The main portion of Froude's life for nearly twenty years was occupied with his History of England from the fall of Wolsey to the defeat of the Spanish Armada. It is on a large scale, in twelve volumes. Every chapter bears ample proof of laborious study. Froude neglected no source of information, and spared himself no pains in pursuit of it. At the Record Office, in the British Museum, at Hatfield, among the priceless archives preserved in the Spanish village of Simancas, he toiled with unquenchable ardour and unrelenting assiduity. Nine-tenths of his authorities were in manuscript. They were in five languages. They filled nine hundred volumes. Excellent linguist as he was, Froude could hardly avoid falling into some errors. With his general accuracy as an historian I shall have to deal in a later part of this book. Here I am only concerned to prove that he took unlimited pains. He kept no secretary, he was his own copyist, and he was not a good proof- reader. Those natural blots, quas aut incuria fudit, aut humaria parum cavit natura, are to be found, no doubt, in his pages. From a conscientious obedience to truth as he understood it, and a resolute determination to present it as he saw it, he never swerved. He was not a chronicler, but an artist, a moralist, and a man of genius. Unless an historian can put himself into the place of the men about whom he is writing, think their thoughts, share their hopes, their aspirations, and their fears, he had better be taking a healthy walk than poring over dusty documents. A paste-pot, a pair of scissors, the mechanical precision of a copying clerk, are all useful in their way; but they no more make an historian than a cowl makes a monk.
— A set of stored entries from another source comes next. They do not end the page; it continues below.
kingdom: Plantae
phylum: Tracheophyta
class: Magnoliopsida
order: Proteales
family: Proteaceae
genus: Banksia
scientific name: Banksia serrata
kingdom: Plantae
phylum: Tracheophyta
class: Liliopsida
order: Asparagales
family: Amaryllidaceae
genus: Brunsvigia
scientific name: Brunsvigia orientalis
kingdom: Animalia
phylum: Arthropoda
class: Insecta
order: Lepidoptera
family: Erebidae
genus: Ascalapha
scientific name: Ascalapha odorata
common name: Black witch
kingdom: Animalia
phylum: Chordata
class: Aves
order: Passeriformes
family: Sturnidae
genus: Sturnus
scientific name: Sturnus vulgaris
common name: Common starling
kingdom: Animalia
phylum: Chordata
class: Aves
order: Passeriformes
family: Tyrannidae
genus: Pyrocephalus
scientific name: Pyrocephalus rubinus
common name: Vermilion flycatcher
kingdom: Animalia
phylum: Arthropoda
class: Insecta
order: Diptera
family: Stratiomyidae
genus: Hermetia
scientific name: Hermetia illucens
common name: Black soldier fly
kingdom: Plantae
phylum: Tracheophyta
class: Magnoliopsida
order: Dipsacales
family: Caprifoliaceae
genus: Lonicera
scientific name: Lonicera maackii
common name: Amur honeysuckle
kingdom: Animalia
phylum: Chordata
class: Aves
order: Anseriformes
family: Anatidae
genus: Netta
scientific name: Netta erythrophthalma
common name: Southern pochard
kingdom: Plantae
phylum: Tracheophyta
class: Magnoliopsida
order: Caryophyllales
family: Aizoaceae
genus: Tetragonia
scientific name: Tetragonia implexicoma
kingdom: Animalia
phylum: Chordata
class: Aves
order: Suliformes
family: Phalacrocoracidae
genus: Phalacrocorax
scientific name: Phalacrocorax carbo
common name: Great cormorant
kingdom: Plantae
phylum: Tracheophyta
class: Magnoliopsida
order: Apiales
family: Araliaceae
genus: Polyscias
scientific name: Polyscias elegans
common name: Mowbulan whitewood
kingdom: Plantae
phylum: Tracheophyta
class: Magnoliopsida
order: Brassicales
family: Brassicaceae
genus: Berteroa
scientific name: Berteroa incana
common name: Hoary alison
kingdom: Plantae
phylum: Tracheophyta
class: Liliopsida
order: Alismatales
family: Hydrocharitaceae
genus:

Polloi men narthekophoroi Bakchoi de te pauroi
["There are many officials, but few inspired." Zenobius, 5.77]

There are many writers of history, but very few historians. Froude wrote with a definite purpose, which he never concealed from himself, or from others. He believed, and he thought he could prove, that the Reformation freed England from a cruel and degrading yoke, that the things which were Caesar's should be rendered to Caesar, and that the Church should be restricted within its own proper sphere. Those, if such there be, who think that an historian should have no opinions are entitled to condemn him. Those who simply disagree with him are not. No man is hindered by any other cause than laziness, incompetence, or more immediately profitable occupations, from writing a history of the same period in exactly the opposite sense.